# Backhoe vs. front-end loader



## Dave Schmidt (Sep 14, 2011)

I'm looking a buying something to dig holes up to about 4' deep. I've been told I need a backhoe for this. Please advise.


----------



## C & C Cattle and Hay (Sep 6, 2011)

Backhoe digs deeper alot quicker because it can dig straight down almost. A front end loader has to dig 3 to 4 inches at a time. It would take forever to dig a four foot hole with a front end loader.


----------



## Teslan (Aug 20, 2011)

If you are wanting to dig a small hole 4 foot deep the backhoe is better, but if you want to dig a large hole like for a foundation of a house or something a front end loader would work. But it should be a large one to do anything substantial.


----------



## Nitram (Apr 2, 2011)

you might also consider your area, if you have rock best get the back hoe. If like was mentioned by Teslan the area to be 4 ft deep is a large area a front loader with digging teeth will work as well. If you are going to be doing this a lot (large areas) get a uni loader / bobcat with a digging bucket and teeth. If you have alot of rock get a bull dozer! I like spending your money!


----------



## Toyes Hill Angus (Dec 21, 2010)

As far as I am concerned, it doesn't matter how heavy or well built you think your front end loader is built, it is not built any where as strong or durable as the loader on the backhoe. And that is not even getting into the back end of the backhoe, simply loader to loader.
A back hoe is a peice of industrial equipment, made to be used by a less than qualifyed operator beyond its operational limits and do it al againl the next day. If you do decide to use your loader, mt gess is that you will have it bent in no no time falt.


----------



## mlappin (Jun 25, 2009)

How many holes? What kind of soil?

We have both a John Deere backhoe and the same model in a loader (minus the backhoe). The backhoe has much more traction and with a experienced operator can pull itself almost out of anything using the hoe while the same model loader will get stuck very easy even with all the cast iron weights that can be added to the rear and the rear tires filled full.
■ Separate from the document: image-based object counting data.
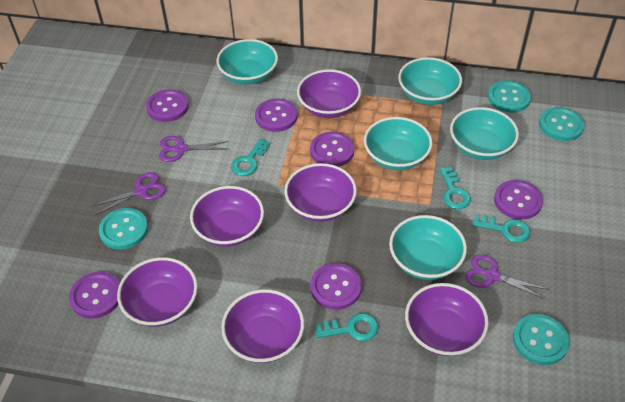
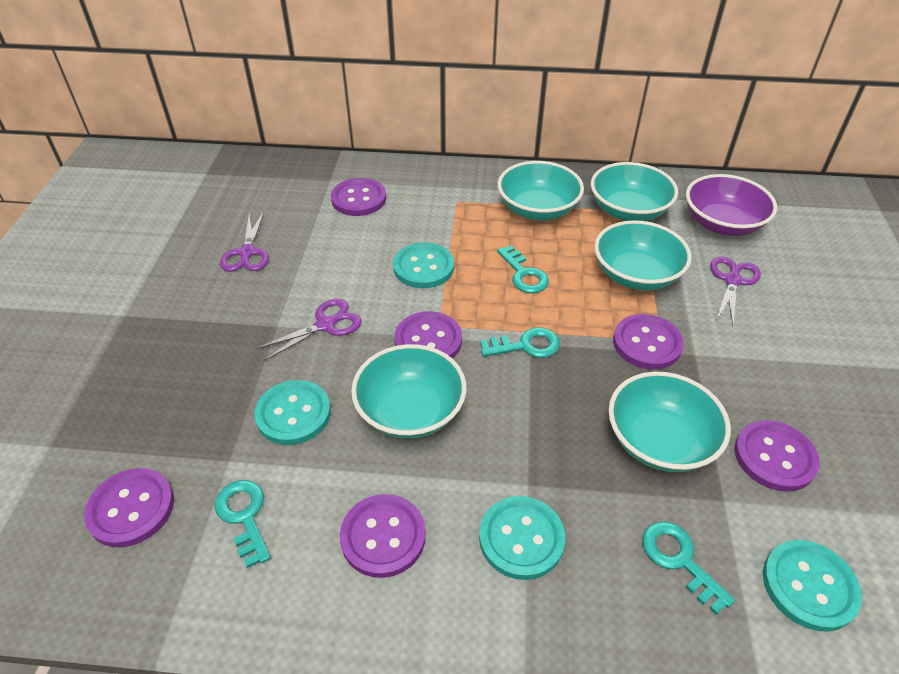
purple bowl: [117,257,198,327] [190,186,264,247] [221,289,304,363] [284,163,357,222] [297,69,361,118] [405,283,489,356] = 6 -> [686,174,777,236] = 1

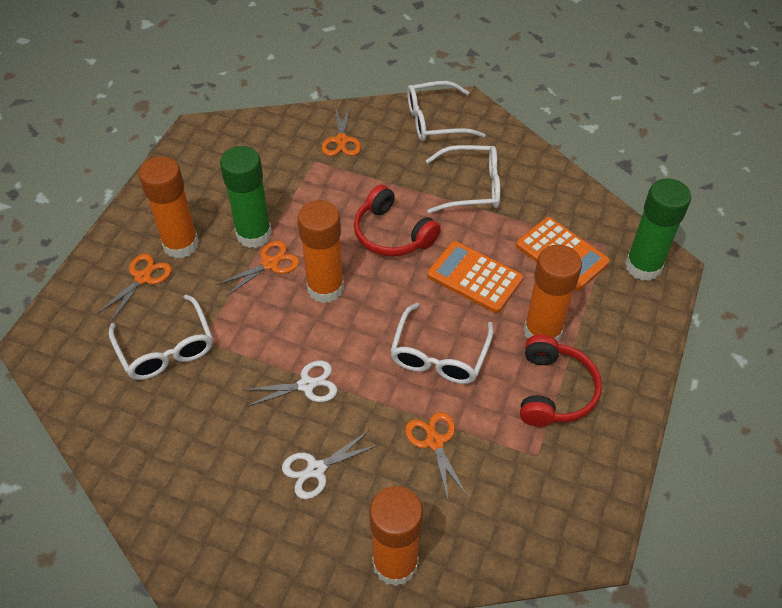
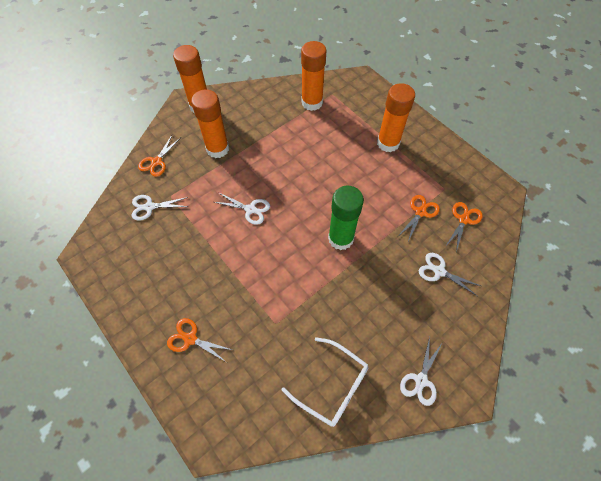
green glue stick: [220,146,272,248] [625,178,691,281] = 2 -> [328,186,364,250] = 1
orange calculator: [427,241,523,313] [516,217,610,291] = 2 -> none = 0
red headphones: [354,185,441,256] [520,334,602,427] = 2 -> none = 0
white glasses: [108,294,213,380] [390,303,494,384] [407,81,486,141] [426,145,500,213] = 4 -> [281,337,368,427] = 1
white scissors: [244,360,338,407] [282,431,379,499] = 2 -> [132,195,188,221] [215,192,270,225] [400,337,443,406] [419,253,481,296] = 4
Depending how many holes you have to dig, I'd suggest looking for a mini excavator. We have a Bobcat model that is heavy enough that it has steel tracks instead of rubber, has half the engine in it as either the backhoe or loader has, but will easily outdig the backhoe at almost a rate of 2 to 1.


----------



## Mike120 (May 4, 2009)

Depends on the type of hole you want. Round ones can be done with a posthole digger.....Big ones too. You'd be amazed what you can do with a 18" or 24" auger with an extension.


----------